=== Task to complete ===
Reproduce each record exactly, but exclude every picture.

'''

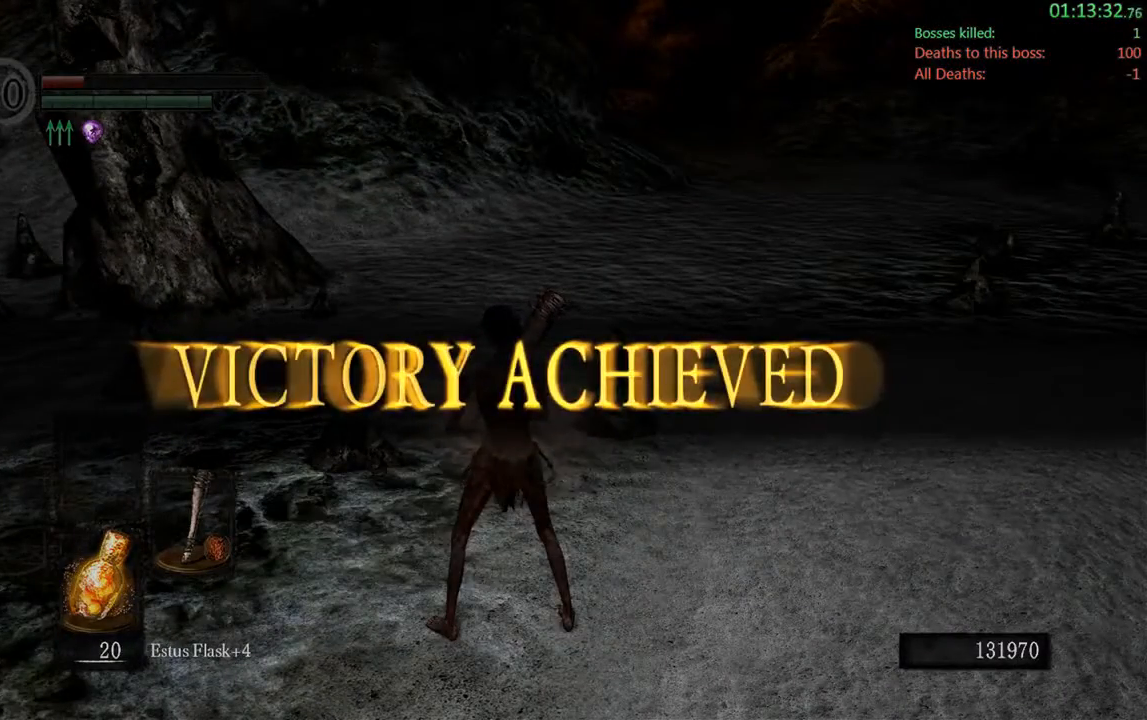
{"dt_ms": 500, "buttons": [], "left_stick": "center", "right_stick": "center"}
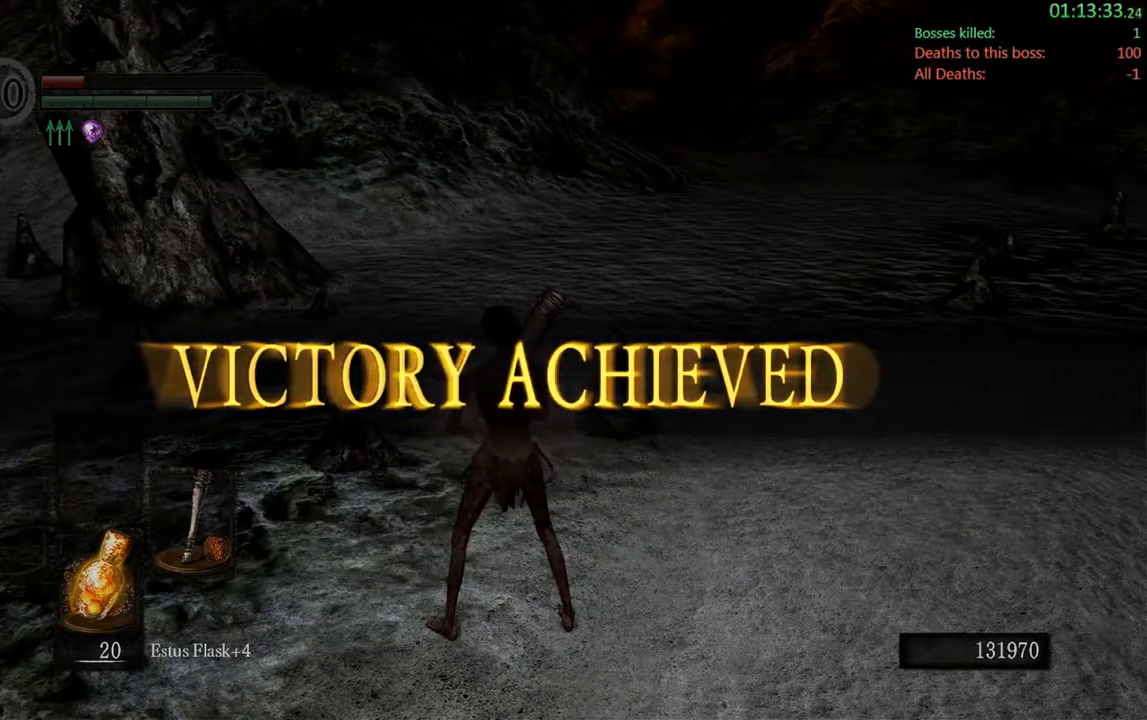
{"dt_ms": 1000, "buttons": [], "left_stick": "center", "right_stick": "center"}
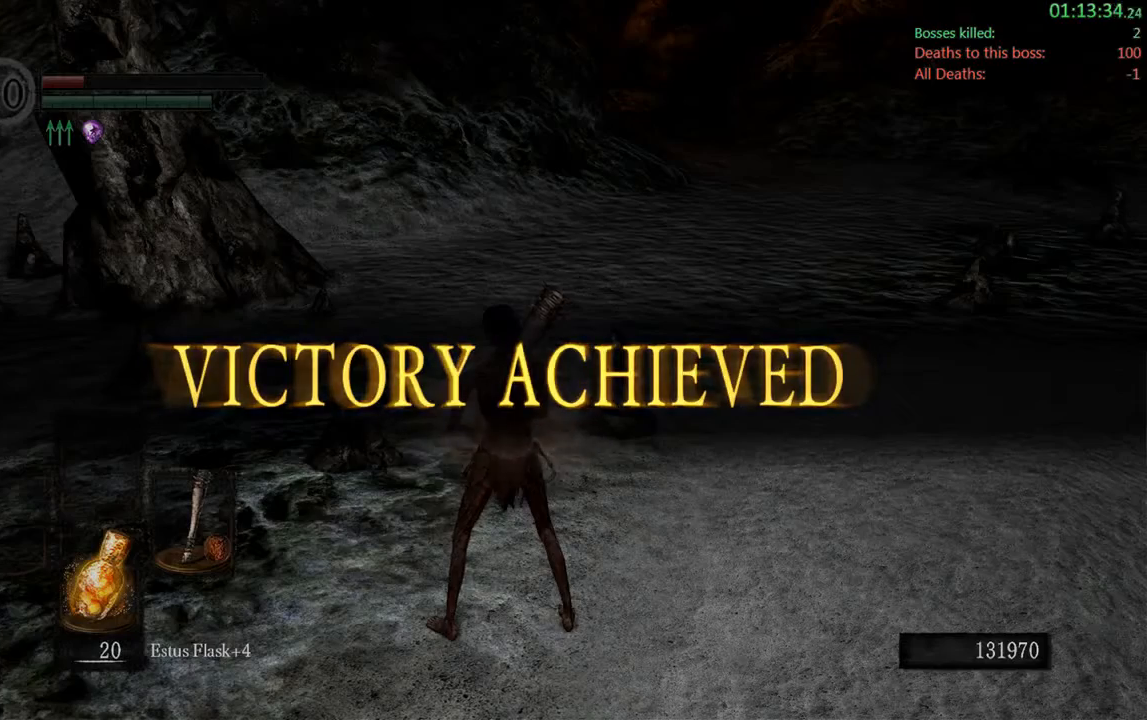
{"dt_ms": 500, "buttons": [], "left_stick": "center", "right_stick": "center", "events": []}
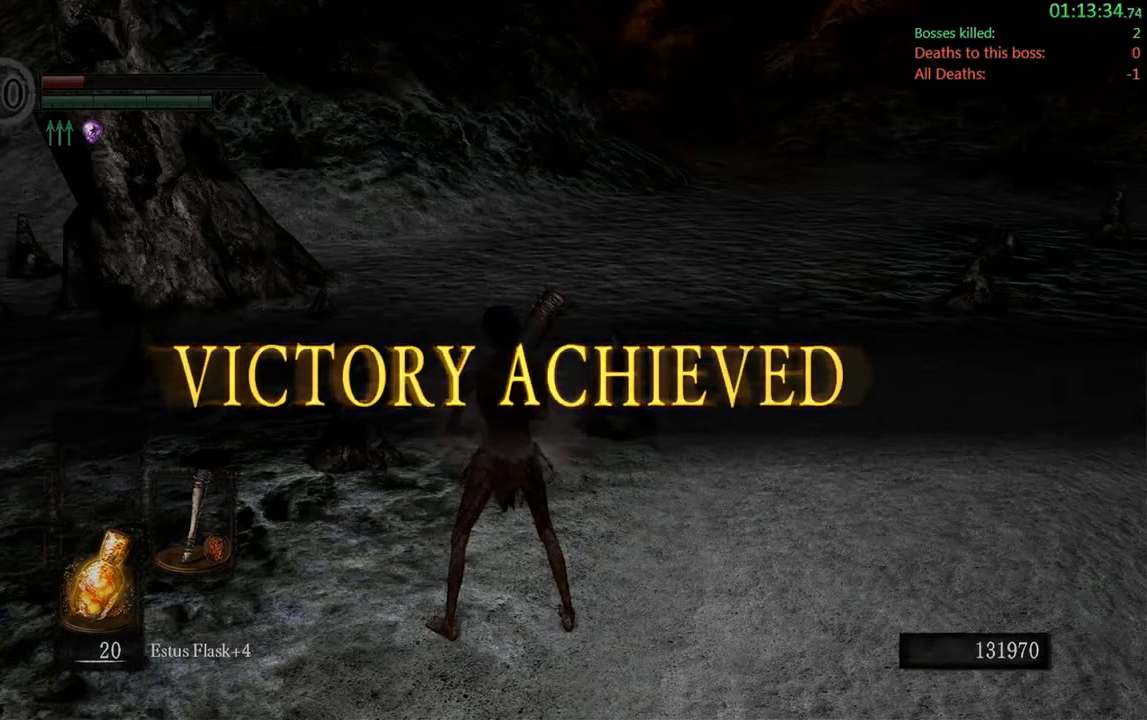
{"dt_ms": 500, "buttons": [], "left_stick": "center", "right_stick": "center", "events": []}
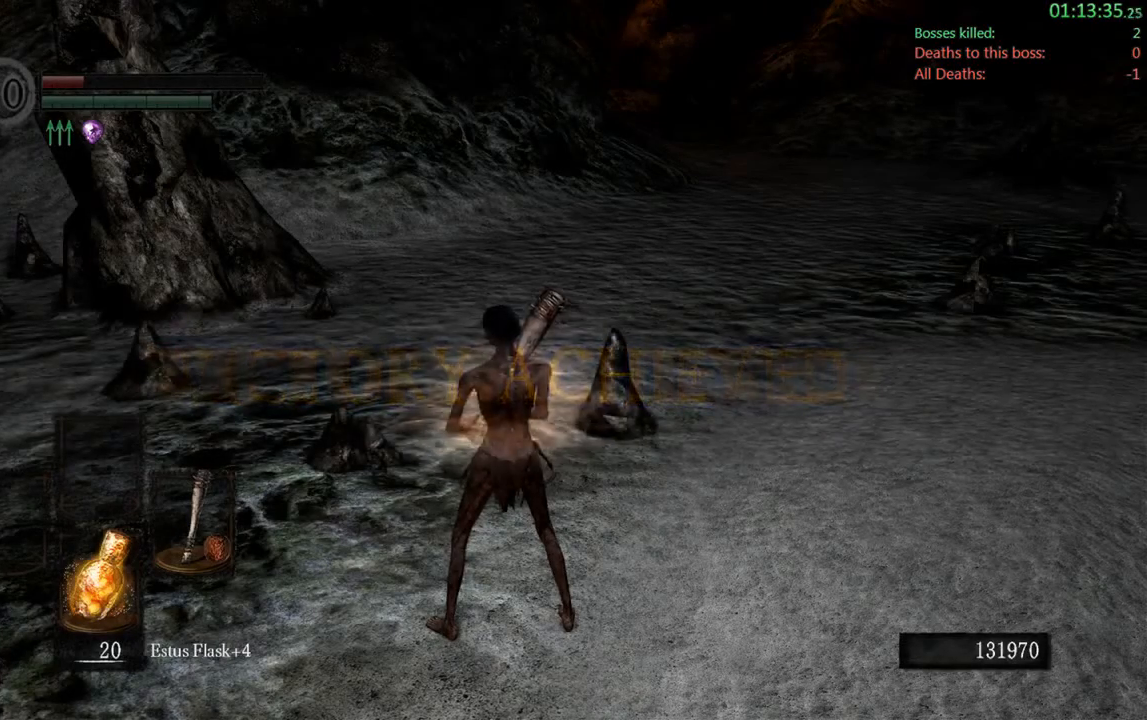
{"dt_ms": 500, "buttons": [], "left_stick": "center", "right_stick": "center", "events": []}
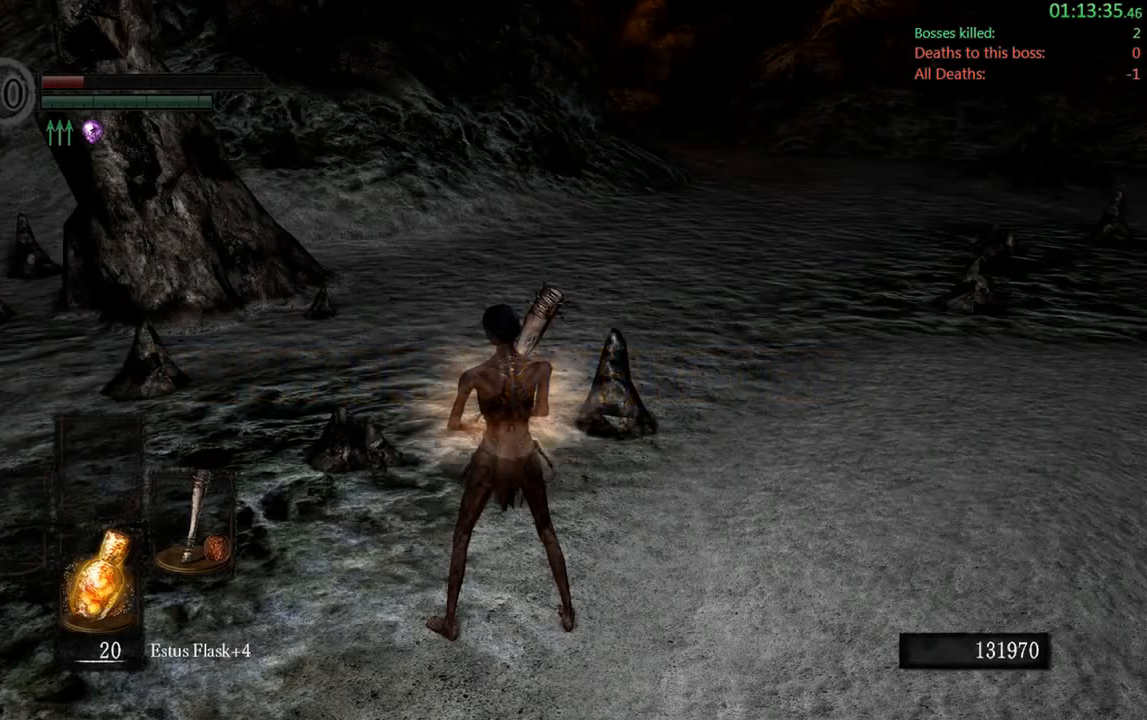
{"dt_ms": 500, "buttons": [], "left_stick": "center", "right_stick": "center", "events": []}
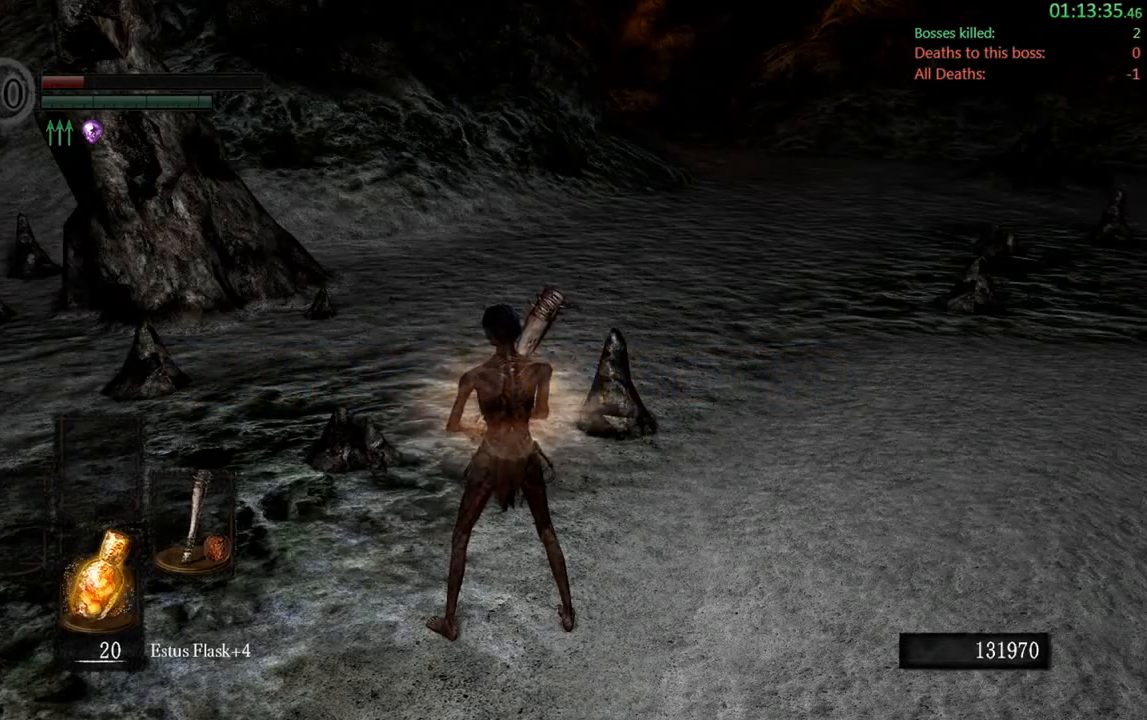
{"dt_ms": 500, "buttons": [], "left_stick": "center", "right_stick": "center", "events": []}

'''

=== Result for this exercise ===
{"dt_ms": 500, "buttons": [], "left_stick": "center", "right_stick": "center"}
{"dt_ms": 1000, "buttons": [], "left_stick": "center", "right_stick": "center"}
{"dt_ms": 500, "buttons": [], "left_stick": "center", "right_stick": "center", "events": []}
{"dt_ms": 500, "buttons": [], "left_stick": "center", "right_stick": "center", "events": []}
{"dt_ms": 500, "buttons": [], "left_stick": "center", "right_stick": "center", "events": []}
{"dt_ms": 500, "buttons": [], "left_stick": "center", "right_stick": "center", "events": []}
{"dt_ms": 500, "buttons": [], "left_stick": "center", "right_stick": "center", "events": []}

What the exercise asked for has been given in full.